**Document segment**:
Lots of good advices in your post, but wasn't "trying to have fun and taking yourself less seriously" the point of this whole thread ?


----------



## NoamL (May 26, 2018)

Studio E said:


> How to use modes when writing film music:
> 4) Discover all the chord tones from this mode/scale
> 5) Experiment for hours to find chord/melody combinations



Hmm I think that is where you are going astray perhaps?

The most common modes are only different from major or natural minor by a single note.

Lydian = major #4
Phrygian = minor b2
Mixolydian = major b7
Dorian = minor natural 6
(blah blah you already know this)

the point is though, from a filmic perspective, that's really the best way to know the modes. I mean if you have to communicate a modal feeling fast, it's going to be with a quick melody or with 2 or 3 chords... that means you have to hit both sides of the modal feeling, the parent scale and the twist.

When I think Mixolydian I think "Let me establish a major feel and then stretch out to surprise the audience with that b7 somehow." So CM-Gm-CM would be an easy (& fast) way to do this for instance.

**Exercise description**: In the forum thread on modes in film music, what chord progression is given as an easy and fast way to convey a Mixolydian feel? Answer using only the forum thread on modes in film music.

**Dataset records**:
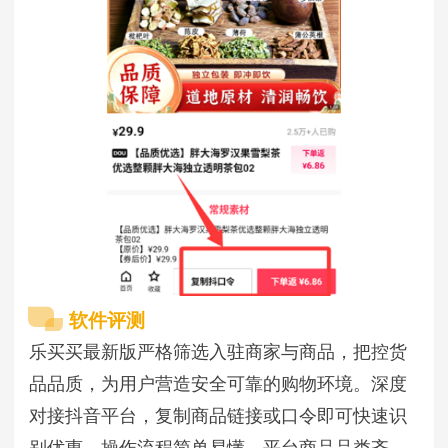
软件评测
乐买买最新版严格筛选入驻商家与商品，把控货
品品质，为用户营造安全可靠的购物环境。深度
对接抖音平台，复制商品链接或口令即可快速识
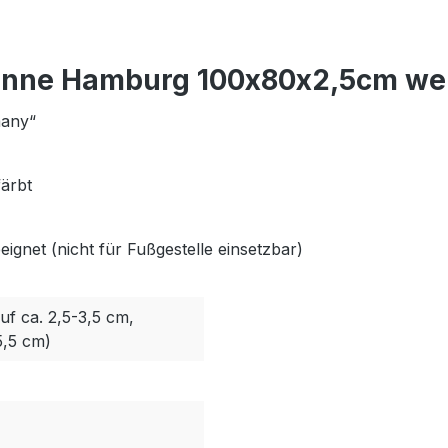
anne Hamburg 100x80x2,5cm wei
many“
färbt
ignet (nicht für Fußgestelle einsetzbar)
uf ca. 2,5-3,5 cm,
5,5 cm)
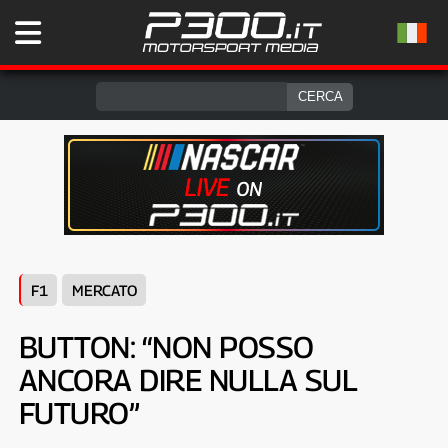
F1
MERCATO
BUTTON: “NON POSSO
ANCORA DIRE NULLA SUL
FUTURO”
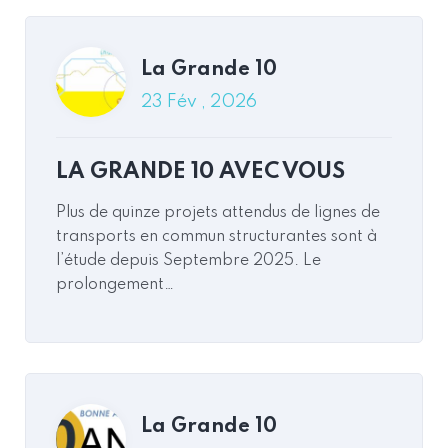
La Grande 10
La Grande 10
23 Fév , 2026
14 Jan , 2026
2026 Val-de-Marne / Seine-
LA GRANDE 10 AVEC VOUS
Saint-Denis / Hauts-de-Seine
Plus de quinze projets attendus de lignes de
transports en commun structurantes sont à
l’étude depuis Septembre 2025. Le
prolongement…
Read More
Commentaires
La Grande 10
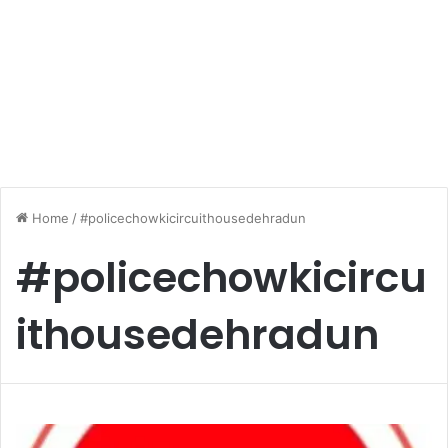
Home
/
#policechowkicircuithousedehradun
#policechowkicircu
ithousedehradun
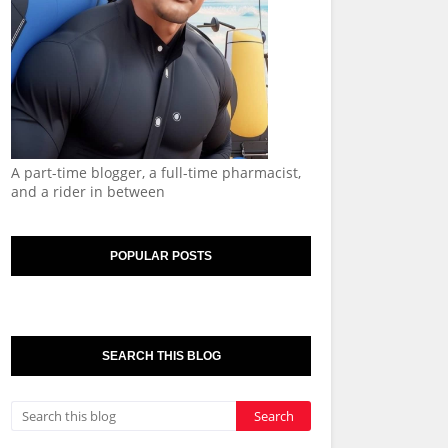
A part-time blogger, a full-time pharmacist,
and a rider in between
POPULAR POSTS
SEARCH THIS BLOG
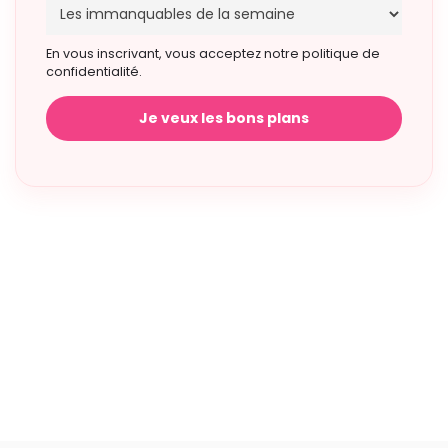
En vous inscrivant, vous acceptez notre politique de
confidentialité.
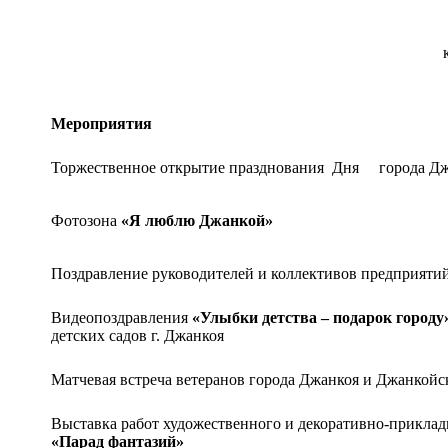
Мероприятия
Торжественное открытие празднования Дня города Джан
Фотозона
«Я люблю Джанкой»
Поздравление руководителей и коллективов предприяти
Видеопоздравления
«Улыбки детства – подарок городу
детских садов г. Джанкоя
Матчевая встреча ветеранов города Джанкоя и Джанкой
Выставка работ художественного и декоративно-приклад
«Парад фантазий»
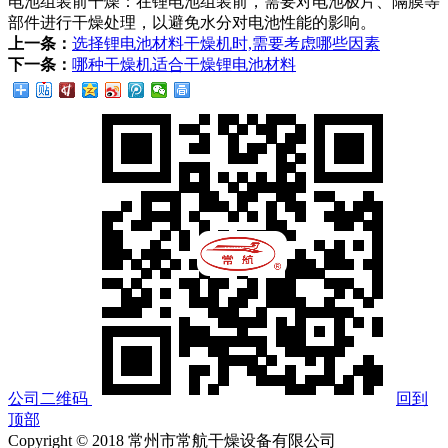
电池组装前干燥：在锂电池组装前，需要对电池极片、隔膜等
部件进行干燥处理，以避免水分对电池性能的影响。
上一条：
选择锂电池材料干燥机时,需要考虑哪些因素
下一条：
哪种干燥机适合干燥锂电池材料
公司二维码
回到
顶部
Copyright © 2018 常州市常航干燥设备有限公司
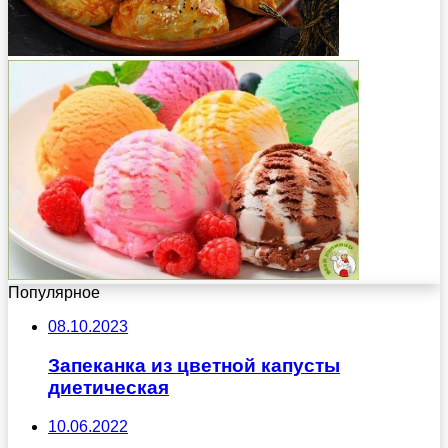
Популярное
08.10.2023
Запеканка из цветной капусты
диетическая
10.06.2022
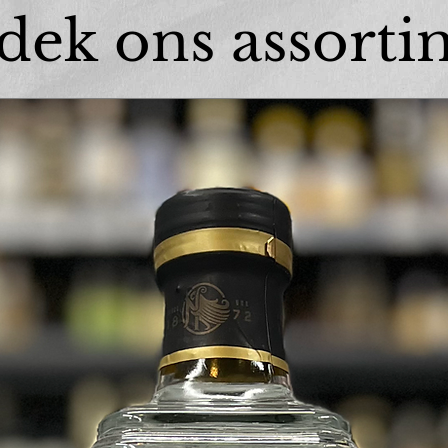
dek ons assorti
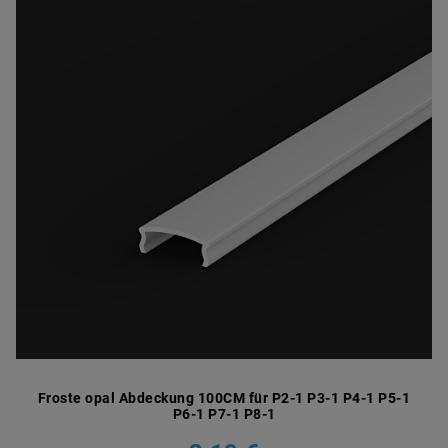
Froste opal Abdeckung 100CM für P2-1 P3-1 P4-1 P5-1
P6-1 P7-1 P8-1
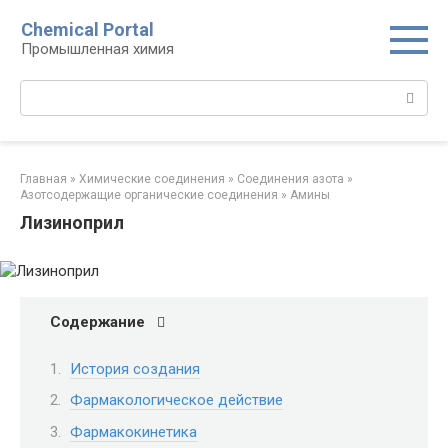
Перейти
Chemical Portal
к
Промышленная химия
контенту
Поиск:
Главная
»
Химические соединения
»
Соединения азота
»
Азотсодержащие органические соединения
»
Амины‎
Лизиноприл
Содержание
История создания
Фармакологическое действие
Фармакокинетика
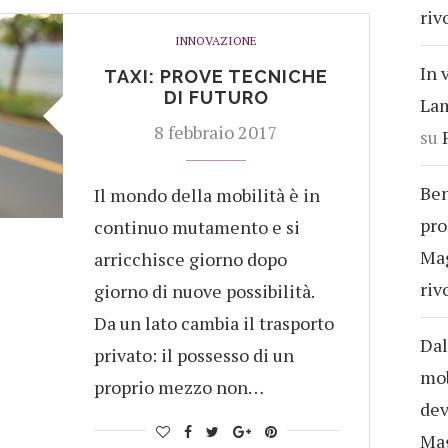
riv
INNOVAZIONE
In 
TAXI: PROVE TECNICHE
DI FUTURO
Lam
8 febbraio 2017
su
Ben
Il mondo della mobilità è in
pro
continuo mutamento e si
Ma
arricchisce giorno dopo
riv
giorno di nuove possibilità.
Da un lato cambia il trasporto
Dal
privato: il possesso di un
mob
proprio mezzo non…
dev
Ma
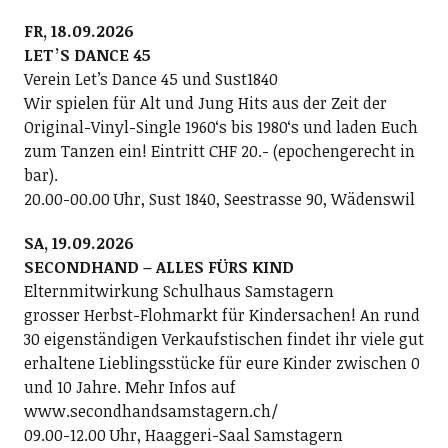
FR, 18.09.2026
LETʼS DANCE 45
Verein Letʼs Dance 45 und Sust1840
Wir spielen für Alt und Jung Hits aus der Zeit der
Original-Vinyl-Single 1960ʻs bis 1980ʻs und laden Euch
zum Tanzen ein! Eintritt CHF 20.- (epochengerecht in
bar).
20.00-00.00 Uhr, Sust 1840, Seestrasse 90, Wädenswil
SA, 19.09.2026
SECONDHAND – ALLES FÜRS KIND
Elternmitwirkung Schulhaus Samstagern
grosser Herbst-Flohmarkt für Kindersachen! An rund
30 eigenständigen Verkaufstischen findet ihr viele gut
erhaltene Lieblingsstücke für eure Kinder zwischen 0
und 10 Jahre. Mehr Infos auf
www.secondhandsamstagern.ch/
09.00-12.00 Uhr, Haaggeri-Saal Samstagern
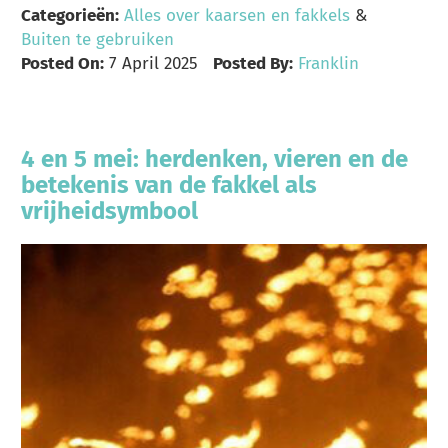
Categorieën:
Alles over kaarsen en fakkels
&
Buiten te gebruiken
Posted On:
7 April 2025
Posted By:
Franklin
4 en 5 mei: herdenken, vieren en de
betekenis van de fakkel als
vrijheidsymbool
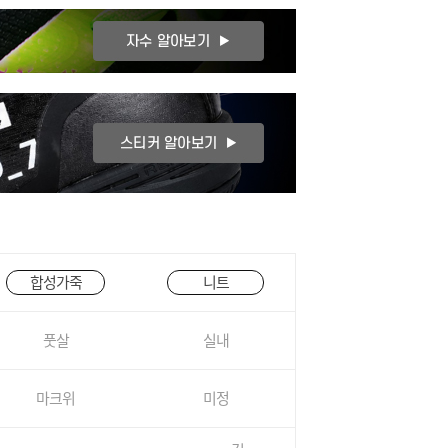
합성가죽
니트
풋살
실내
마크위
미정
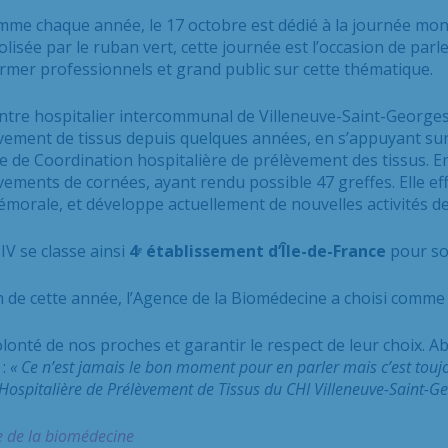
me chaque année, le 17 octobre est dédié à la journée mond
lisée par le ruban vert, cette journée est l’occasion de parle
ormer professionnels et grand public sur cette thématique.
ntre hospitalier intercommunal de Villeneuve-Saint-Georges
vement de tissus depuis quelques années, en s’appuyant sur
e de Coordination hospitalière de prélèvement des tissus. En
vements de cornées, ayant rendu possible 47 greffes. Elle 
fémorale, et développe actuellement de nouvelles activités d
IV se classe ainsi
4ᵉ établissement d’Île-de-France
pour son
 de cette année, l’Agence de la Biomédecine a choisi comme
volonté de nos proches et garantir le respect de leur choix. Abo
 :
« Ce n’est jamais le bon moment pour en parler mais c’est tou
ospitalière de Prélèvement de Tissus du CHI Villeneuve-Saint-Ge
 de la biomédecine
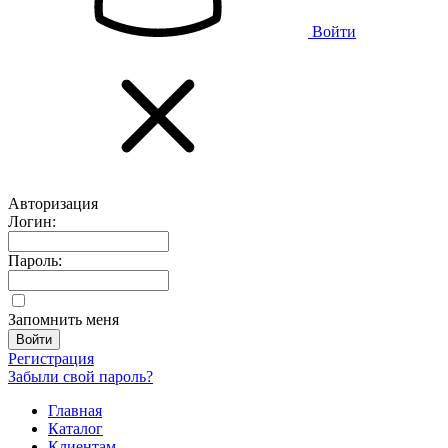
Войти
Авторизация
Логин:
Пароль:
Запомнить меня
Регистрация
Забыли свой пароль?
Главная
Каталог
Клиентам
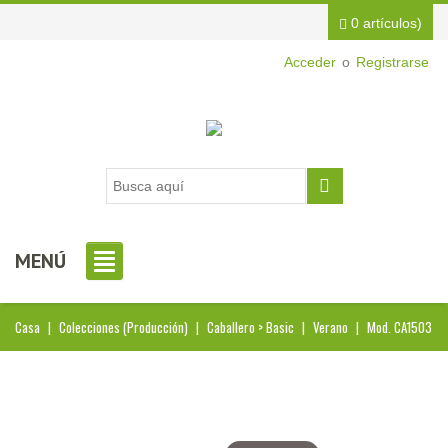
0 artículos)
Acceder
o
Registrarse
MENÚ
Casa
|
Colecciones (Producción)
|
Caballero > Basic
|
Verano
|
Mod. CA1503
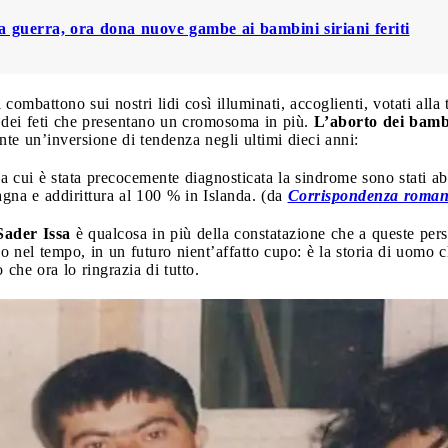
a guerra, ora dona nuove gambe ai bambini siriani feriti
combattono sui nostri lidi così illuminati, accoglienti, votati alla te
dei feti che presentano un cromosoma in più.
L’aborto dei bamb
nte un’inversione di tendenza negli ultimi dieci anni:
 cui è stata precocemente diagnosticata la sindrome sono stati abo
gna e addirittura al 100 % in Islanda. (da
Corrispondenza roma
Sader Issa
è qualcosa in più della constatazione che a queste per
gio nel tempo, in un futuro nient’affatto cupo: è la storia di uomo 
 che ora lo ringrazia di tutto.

**Final answer**: CM-Gm-CM